Shelley is the co-author of the study that was published recently in the Journal of Medical Internet Research.

The research titled “Thought I’d Share First” employed open-source, anonymized Twitter data to describe four COVID-19 conspiracy theory themes and offer context for each through the initial five months of the pandemic.

The four themes analyzed by the study are as follows: 5G cell towers distribute the virus; Bill and Melinda Gates Foundation devised or has otherwise malicious intent associated with COVID-19; the virus was bioengineered or was made in a laboratory; the COVID-19 vaccines, which are all still under development, would be hazardous.

We began with a dataset of approximately 1.8 million tweets that contained COVID-19 keywords or were from health-related Twitter accounts. From this body of data, we identified subsets that matched the four conspiracy theories using pattern filtering, and hand labeled several hundred tweets in each conspiracy theory category to construct training sets.

Dax Gerts, Study Co-Author and Computer Scientist, Information Systems and Modeling Group, Los Alamos National Laboratory

The researchers used the data gathered for each of the four theories to create random forest machine-learning, or artificial intelligence (AI), models that classified whether or not tweets were COVID-19 misinformation.

This allowed us to observe the way individuals talk about these conspiracy theories on social media, and observe changes over time,” stated Gerts.
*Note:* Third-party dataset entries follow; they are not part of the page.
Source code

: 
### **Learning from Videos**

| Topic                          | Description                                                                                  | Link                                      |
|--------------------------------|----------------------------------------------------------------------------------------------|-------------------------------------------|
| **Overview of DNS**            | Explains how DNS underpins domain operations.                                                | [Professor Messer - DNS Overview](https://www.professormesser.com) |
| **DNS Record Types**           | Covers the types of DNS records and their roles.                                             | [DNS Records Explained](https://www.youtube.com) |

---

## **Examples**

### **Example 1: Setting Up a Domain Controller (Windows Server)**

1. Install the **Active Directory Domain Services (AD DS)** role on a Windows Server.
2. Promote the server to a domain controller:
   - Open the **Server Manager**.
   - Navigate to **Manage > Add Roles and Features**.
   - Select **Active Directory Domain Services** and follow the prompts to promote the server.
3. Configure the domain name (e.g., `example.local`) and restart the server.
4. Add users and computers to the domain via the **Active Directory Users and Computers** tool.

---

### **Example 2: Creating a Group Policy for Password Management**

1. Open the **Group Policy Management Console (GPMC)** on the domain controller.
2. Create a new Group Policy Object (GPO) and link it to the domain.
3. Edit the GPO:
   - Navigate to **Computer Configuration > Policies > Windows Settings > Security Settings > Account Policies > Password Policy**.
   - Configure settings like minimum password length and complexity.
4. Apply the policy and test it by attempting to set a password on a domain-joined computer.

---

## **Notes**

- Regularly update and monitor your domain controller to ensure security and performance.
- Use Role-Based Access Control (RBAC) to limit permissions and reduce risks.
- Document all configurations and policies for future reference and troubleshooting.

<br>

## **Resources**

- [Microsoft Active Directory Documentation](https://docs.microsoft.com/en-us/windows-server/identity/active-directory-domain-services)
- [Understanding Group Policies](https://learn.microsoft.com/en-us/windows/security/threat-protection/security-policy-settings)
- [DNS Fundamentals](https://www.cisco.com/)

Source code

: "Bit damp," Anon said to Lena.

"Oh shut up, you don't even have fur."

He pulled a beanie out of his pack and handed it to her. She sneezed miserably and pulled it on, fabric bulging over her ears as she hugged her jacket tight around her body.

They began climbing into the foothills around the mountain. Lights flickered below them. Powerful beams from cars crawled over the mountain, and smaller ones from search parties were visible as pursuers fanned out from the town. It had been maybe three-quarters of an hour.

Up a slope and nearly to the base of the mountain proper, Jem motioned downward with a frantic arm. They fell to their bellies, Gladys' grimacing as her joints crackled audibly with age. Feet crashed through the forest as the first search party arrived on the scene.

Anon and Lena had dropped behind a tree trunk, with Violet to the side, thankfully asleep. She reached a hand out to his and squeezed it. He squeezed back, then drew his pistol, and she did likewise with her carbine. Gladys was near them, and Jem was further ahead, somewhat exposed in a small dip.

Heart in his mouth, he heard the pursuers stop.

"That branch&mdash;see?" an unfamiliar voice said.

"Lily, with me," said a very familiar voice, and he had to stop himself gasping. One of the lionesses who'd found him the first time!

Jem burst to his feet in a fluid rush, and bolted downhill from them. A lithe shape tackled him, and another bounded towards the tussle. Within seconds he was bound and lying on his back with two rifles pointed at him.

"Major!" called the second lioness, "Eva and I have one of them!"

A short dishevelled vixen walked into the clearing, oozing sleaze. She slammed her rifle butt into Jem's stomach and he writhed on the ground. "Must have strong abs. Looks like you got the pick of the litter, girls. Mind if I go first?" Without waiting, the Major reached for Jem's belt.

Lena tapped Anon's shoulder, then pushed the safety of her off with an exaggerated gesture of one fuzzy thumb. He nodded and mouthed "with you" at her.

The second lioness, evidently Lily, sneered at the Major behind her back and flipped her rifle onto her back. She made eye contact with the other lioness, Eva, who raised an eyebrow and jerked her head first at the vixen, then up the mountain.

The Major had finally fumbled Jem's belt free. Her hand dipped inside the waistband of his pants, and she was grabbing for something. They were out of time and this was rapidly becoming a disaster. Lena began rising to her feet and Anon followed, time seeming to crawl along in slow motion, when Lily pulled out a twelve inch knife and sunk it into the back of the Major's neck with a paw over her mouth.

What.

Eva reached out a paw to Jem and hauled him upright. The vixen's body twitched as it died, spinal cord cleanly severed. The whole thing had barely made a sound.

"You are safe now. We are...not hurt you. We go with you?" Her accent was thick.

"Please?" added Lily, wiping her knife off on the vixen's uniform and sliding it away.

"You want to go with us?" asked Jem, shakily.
The study revealed that misinformation tweets consist of more negative sentiment than factual tweets and that conspiracy theories develop over time, including details from independent conspiracy theories as well as real-world events.

For instance, Bill Gates took part in a Reddit “Ask Me Anything” in March 2020, which stressed Gates-funded study to develop injectable invisible ink that could be utilized to record vaccinations.

Soon, an increase in the significance of words linked with vaccine-averse conspiracy theories occurred, noting that the COVID-19 vaccine would secretly microchip people for the control of the population.

Moreover, the study discovered that a monitored learning method could be employed to automatically find conspiracy theories, and that an unattended learning method (dynamic topic modeling) could be employed to examine variation in word significance among topics related to each theory.

It’s important for public health officials to know how conspiracy theories are evolving and gaining traction over time. Not, they run the risk of inadvertently publicizing conspiracy theories that might otherwise ‘die on the vine.’ So, knowing how conspiracy theories are changing and perhaps incorporating other theories or real-world events is important when strategizing how to counter them with factual public information campaigns.

Courtney Shelley, Postdoctoral Researcher, Information Systems and Modeling Group, Los Alamos National Laboratory

Journal Reference:

Gerts, D., et al. (2021) “Thought I’d Share First” and Other Conspiracy Theory Tweets from the COVID-19 Infodemic: Exploratory Study. Journal of Medical Internet Research. doi.org/10.2196/26527.